Looks good, but; did you use T-111 textured plywood? and is the dood facing the sun? I did pretty much the same with my shop. The doors were facing into the hot sun all morning. Now they have warped to the point they need to be replaced. The sun and rain down here in Mississippi does a job on wood structures quickly. Maybe you might not have the same conditions in your neck of the woods. Sorry, I just got to read this thread today.


----------



## MrRon (Jul 9, 2009)

You would do well to add a patio roof to keep the sun/ rain off the doors. It would also serve as a place to work when the weather is nice.


----------



## yrob (May 26, 2008)

Hi Ron,
Yes I used T-111 for the facing. I put a U-channel above the door to redirect the rain so that it does not drip on it. This building also has an overhang of about a foot as you can see in my first post. So far, the doors have not warped or sagged. I am going to prime and paint them for further protection. The door to that building has been standing there for 20 years and it still is doing good so I am hoping I should be fine.

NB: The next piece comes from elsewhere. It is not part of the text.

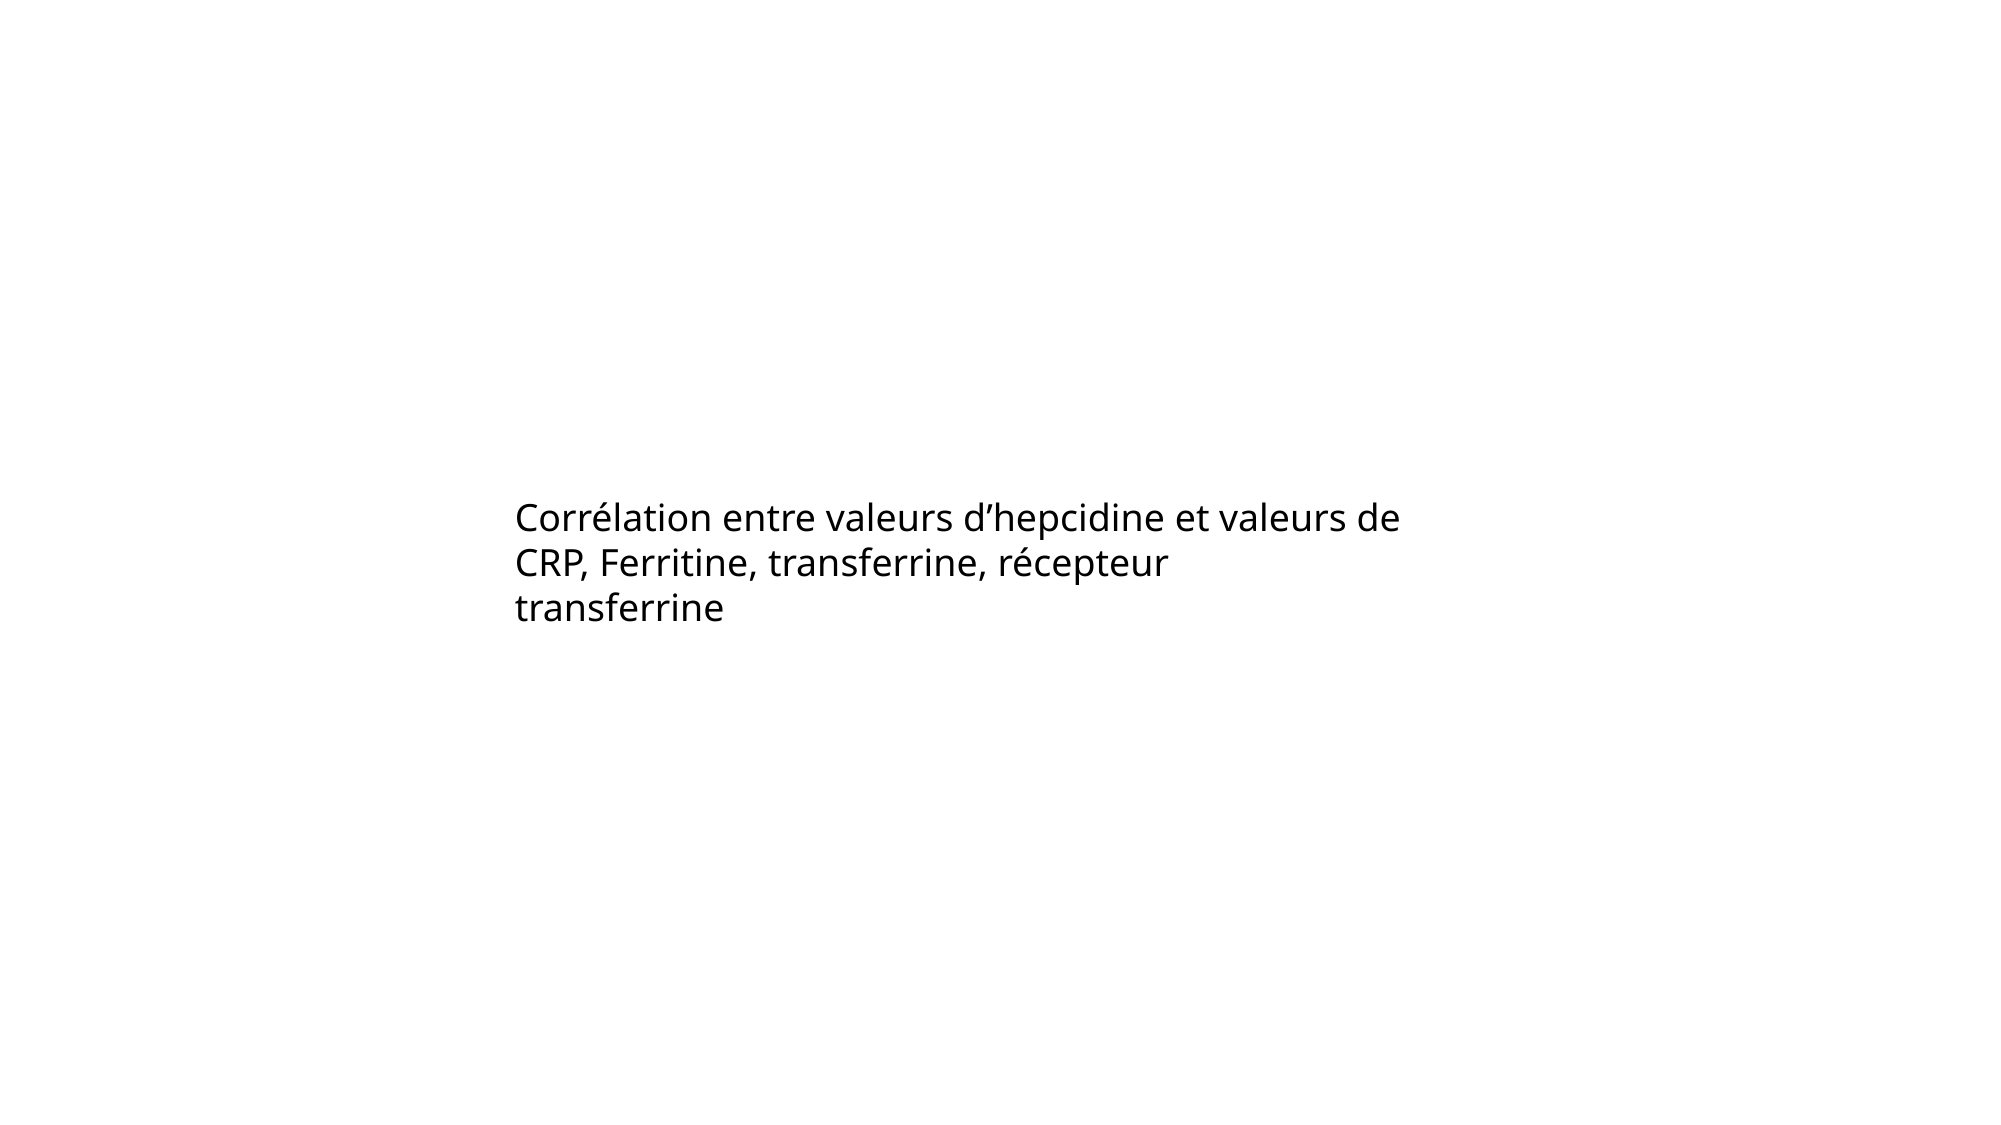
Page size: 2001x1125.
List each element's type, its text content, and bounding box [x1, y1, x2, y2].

The patio is an interesting idea, that would allow me to extend my reach to the outside.


----------



## yrob (May 26, 2008)

So, I have run the electrical in this part of the shop. So far only 20A service. I used conduit and 12gauge wiring to distribute outlets around the shop and install an overhead shop light. I still have to insulate and close the bare studs wall. Meanwhile, Ive started to build what I need.

I am starting with an outfeed table that I am making rigid enough to double as an assembly table. Next will be some rolling cabinet for my planer and a bunch of wall cabinets to put all the mess that you see on the floor in the proper place.

The first set of legs sit on the table. They are made of milled 2×4's . 
Its so nice to be able to work without having to run extension cords to use my tools.

The major thing that is still missing is running more than 20A to this shop so that I can run one tool and a dust collection at the same time. Right now, I am just using a mask and my dust collection consist of a dust pan and a broom…


----------